TASK STATEMENT: Search the data for "Prism". Return each matching line.

** Opening DATA FOR PROCESSING block **

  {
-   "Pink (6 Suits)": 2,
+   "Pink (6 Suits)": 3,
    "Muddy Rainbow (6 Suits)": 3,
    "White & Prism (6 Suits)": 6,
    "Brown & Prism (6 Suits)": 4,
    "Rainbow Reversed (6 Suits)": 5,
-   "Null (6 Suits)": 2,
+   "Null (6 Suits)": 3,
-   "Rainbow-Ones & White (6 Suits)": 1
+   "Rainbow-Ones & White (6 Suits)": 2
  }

** Closing DATA FOR PROCESSING block **
** Opening DATA FOR PROCESSING block **

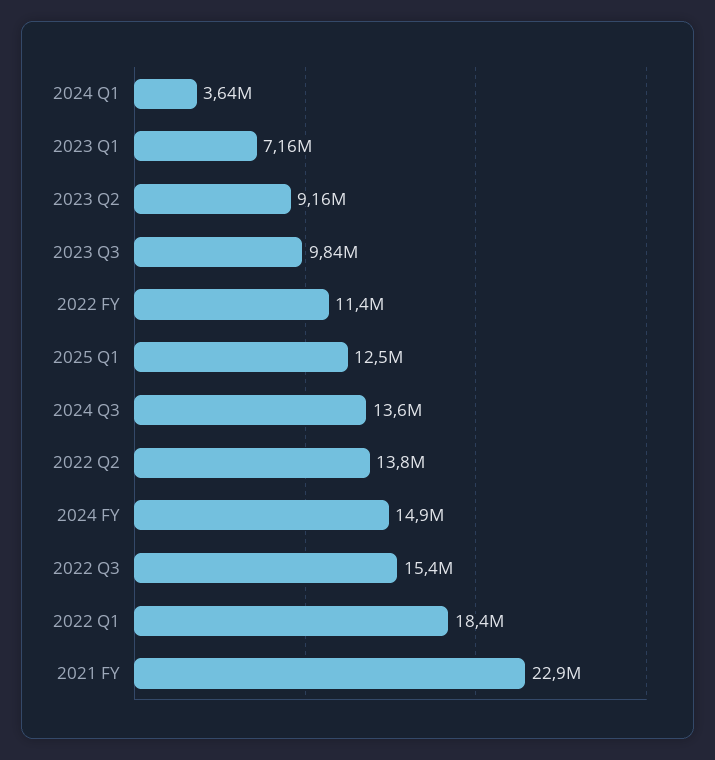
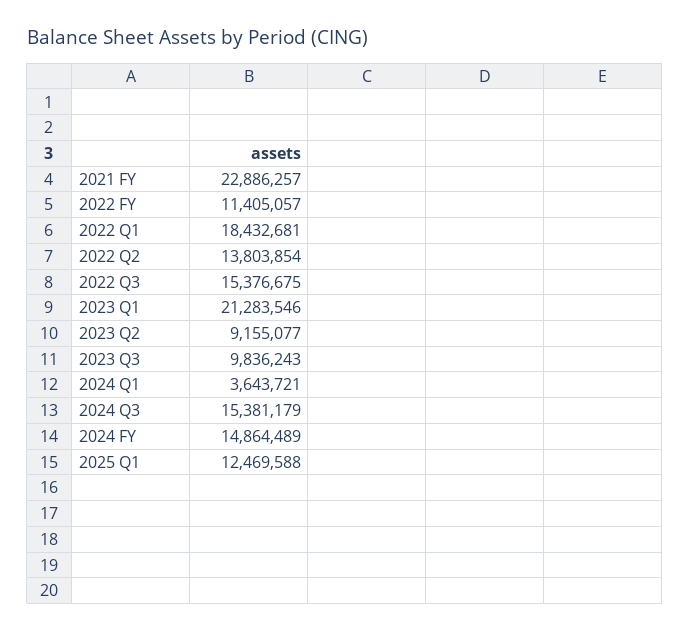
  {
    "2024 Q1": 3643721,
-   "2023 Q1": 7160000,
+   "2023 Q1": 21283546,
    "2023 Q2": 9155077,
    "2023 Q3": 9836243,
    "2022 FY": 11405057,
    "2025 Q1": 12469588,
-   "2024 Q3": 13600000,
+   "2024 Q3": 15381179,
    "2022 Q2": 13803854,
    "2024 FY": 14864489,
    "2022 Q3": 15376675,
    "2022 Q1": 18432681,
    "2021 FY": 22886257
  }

** Closing DATA FOR PROCESSING block **

RESPONSE AREA:
    "White & Prism (6 Suits)": 6,
    "Brown & Prism (6 Suits)": 4,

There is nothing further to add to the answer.